# SBC seminaries use VELCRO 2 teach students



## RamistThomist (Jun 28, 2007)

(HT: triablogue)









> Southern Baptists have surprised the world today by taking a step into the realm of super sophisticated technology. The multi-million dollar project VELCRO (Virtual Educational Learning for the Cooperative Relief Organization) will provide virtual headsets to be used in the seminaries of the SBC. The virtual headsets, valued at $20,000 each, will accelerate the learning process of seminary students about the SBC’s Cooperative Program.
> 
> The software running the headset was developed by one of the world’s leading software engineers, Will Bates, who explained to INN News the way the headsets work, “These headsets are fantastic. When the user engages the headset, sensors immediately map to specific regions of the brain for probing, allowing for the software to monitor and influence the flow of thought. When the program begins to run, the user watches a series of visual information, which stimulates the pre-frontal cortex of the brain using video and color association memory techniques. Through the accuracy and quickness of the program, the user is able to learn about the subject matter, in this case the SBC’s Cooperative Program, exponentially faster than through traditional methods.”


----------



## Cheshire Cat (Jun 28, 2007)

That's crazy. Sometimes I wish information from books can be downloaded into my brain like in the matrix. Reading takes too long!


----------



## crhoades (Jun 28, 2007)

I put one of those on everytime I log into the PB so I can read posts really quick. I can plow through a 200 post Baptism/EP/theonomy thread in 3 minutes. Bob V's posts look really cool in an LSD sorta way.


----------



## VictorBravo (Jun 28, 2007)

It's getting harder and harder these days to discern satire from truth. Especially with the SBC.

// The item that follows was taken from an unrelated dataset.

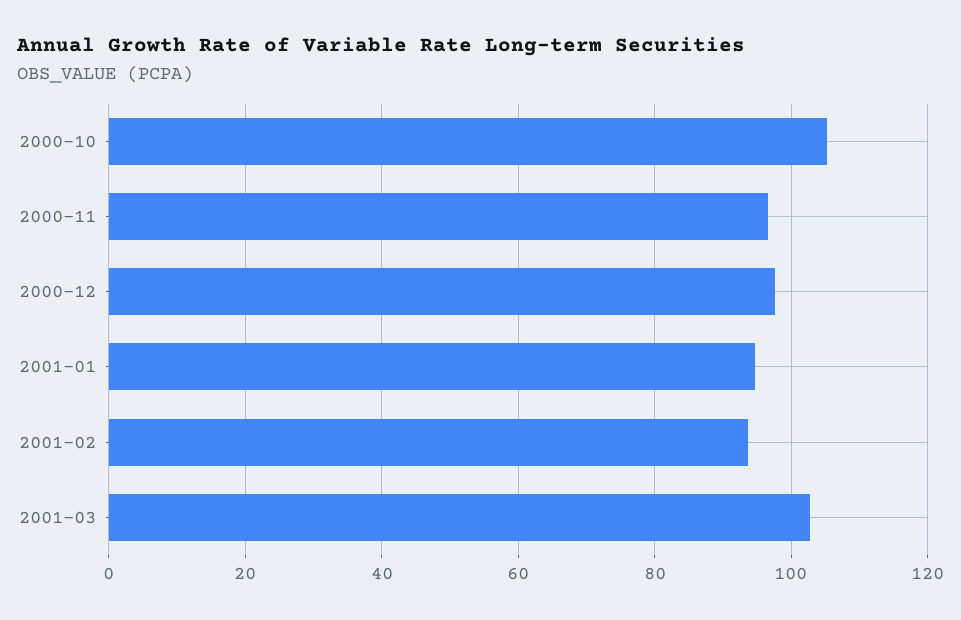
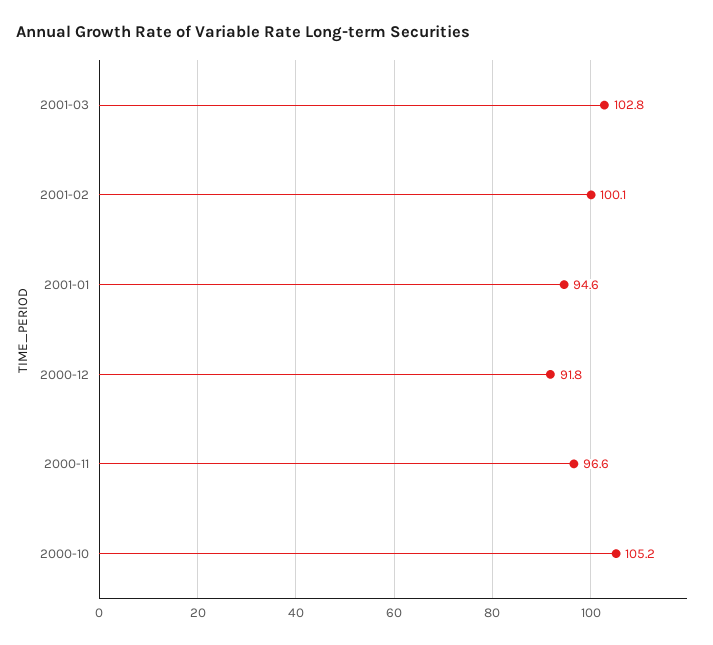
2000-12: 98 -> 91.8
2001-02: 94 -> 100.1

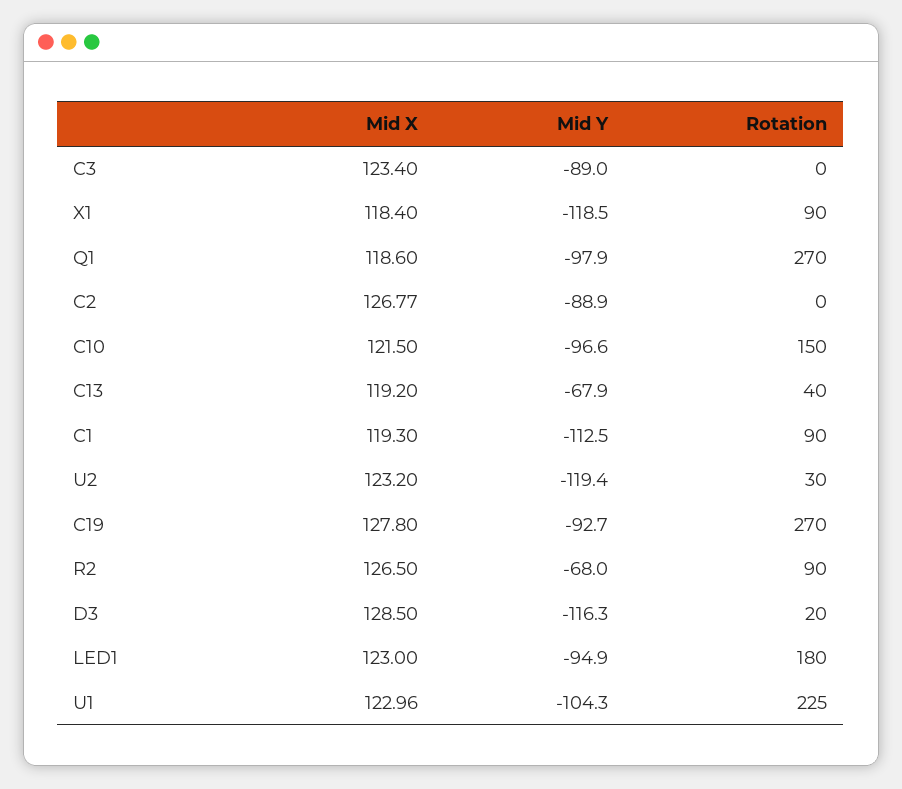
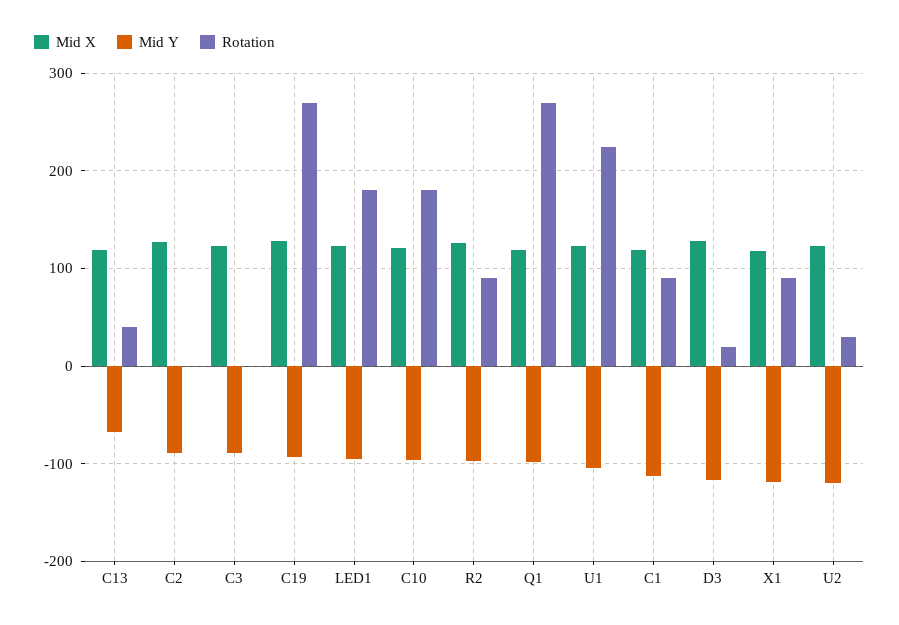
Rotation, C10: 150 -> 180
Mid Y, R2: -68 -> -100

> When the user engages the headset, sensors immediately map to specific regions of the brain for probing, allowing for the software to monitor and influence the flow of thought. When the program begins to run, the user watches a series of visual information, which stimulates the pre-frontal cortex of the brain using video and color association memory techniques.



I fiddled around with one of these too, back in the early DOS days. It made the Asteroids game terrifying.


----------



## RamistThomist (Jun 28, 2007)

victorbravo said:


> It's getting harder and harder these days to discern satire from truth. Especially with the SBC.
> 
> 
> 
> I fiddled around with one of these too, back in the early DOS days. It made the Asteroids game terrifying.



It took me about 5 minutes to realize the humor.


----------



## crhoades (Jun 28, 2007)

Are you sure it isn't Velcro in the seats to keep them there?


----------



## Cheshire Cat (Jun 28, 2007)

I don't have a lot of common sense, so it takes me awhile to catch on to satire...


----------